People don’t always eat because they need the calories to sustain them. They eat for a number of reasons. Sometimes, it’s emotional and triggered by anger or sadness. Sometimes, eating occurs because, frankly, you have nothing better to do. It’s hard to tell whether you’re hungry or bored in those instances, unless you focus on why you’re searching for food. Before you grab a quick sandwich, try some of these tactics to see if you’re really hungry or if it’s something else you seek.
How do you feel?
If you’re stomach is growling and you haven’t eaten for hours, it’s not difficult to identify hunger. Sometimes, those cravings to eat come when you’re full. That’s when you know it’s something else driving you toward the cupboards and fridge. Real hunger grows slowly and lets you know several times you’re hungry. Emotional hunger occurs suddenly and becomes an overpowering craving for specific foods. These may be emotional comfort foods or crunchy salty ones, like chips. Both types indicate a feeling feeding rather than true hunger.
Try exercising or doing something active.
There’s no doubt that your nibbling was the need for something to do or overcome frustration, anger or sadness, if it goes away when you workout for a while. It doesn’t have to be strenuous, although getting your heart rate up does trigger hormones that make you feel good and burns off hormones from stress. Running up and down stairs for a few minutes is one solution if it’s rainy or dark outside, going for a walk if it’s not, can divert your attention and often work off that irresistible urge to snack.
Have a “to-do” list close at hand.
You can eliminate the urge to eat, while getting more done if you have a “to-do” list in hand. These are active tasks that you can complete in 20 to 30 minutes. They shouldn’t be major projects, but things you wanted to get finished “some day.” Cleaning out a drawer, the top shelf of a closet, moving the couch and sweeping both the couch and floor behind it are a few examples. When you feel that craving come on and know it’s from boredom, start one of the tasks on the list. Make them quick so you can cross it off the list and get the feeling of satisfaction, which often makes the craving go away.
– Do your cravings indicate a nutritional shortage? If you keep finding you have the same cravings, maybe it’s a nutritional shortage. There are a number of stories where pregnant women crunch on ice, only to find they lack iron or vitamin C to absorb it.
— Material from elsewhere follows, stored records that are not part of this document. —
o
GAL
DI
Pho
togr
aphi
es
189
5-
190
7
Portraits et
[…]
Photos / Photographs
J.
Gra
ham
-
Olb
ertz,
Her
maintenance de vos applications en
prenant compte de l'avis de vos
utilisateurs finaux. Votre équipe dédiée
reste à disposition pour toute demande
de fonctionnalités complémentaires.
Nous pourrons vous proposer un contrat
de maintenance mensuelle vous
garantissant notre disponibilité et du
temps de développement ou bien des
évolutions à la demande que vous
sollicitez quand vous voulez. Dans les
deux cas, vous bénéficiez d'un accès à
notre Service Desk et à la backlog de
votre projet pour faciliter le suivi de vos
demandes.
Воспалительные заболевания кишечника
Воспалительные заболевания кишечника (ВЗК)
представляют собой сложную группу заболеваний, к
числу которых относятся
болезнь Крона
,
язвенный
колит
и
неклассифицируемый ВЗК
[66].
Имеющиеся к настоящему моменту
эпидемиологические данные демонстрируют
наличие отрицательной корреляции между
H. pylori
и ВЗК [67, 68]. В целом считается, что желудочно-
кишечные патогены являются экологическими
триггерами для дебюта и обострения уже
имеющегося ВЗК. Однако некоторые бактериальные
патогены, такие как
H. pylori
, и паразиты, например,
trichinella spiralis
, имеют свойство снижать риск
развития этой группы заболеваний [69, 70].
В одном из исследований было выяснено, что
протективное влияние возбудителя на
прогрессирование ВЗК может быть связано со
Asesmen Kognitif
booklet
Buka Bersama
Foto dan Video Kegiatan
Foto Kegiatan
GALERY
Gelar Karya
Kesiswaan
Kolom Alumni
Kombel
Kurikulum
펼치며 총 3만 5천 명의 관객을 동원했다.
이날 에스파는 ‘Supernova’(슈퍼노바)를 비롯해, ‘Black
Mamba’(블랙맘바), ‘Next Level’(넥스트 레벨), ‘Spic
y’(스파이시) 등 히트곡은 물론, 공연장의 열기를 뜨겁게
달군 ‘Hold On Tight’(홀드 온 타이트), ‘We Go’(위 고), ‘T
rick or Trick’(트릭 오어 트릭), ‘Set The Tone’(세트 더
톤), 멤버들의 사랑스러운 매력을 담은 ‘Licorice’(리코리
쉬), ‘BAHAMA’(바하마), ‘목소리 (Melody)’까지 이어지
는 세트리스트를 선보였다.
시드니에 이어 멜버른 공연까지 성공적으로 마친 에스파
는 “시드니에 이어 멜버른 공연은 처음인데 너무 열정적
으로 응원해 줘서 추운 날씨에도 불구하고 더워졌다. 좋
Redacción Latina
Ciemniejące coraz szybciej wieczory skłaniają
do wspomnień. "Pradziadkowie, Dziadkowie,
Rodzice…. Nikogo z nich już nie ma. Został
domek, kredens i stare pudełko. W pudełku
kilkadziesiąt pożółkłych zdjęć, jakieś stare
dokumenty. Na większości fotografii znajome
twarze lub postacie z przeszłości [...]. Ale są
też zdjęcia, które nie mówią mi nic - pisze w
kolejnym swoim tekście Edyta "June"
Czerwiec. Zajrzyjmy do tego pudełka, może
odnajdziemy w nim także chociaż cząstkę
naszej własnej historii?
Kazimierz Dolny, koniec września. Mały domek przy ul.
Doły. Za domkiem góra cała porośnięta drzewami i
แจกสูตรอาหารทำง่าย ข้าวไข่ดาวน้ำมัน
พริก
When they get an adequate amount the craving disappears.
– Drink a glass of water. Sometimes, people eat because they’re thirsty, not hungry. If you drink a cup or two of water and the craving is still there, it’s something else.
– Think before you eat. Give yourself an emotional checkup. Is there anything bothering you? Figure out how to resolve it, even if it means just letting it go.
– Are you feeling deprived? That’s not a surprising emotion if you’re denying yourself some of the food pleasures you enjoy. Start with allowing a small portion of your favorite food as a reward after a week of healthy eating and then move on to non-food rewards, like a new outfit.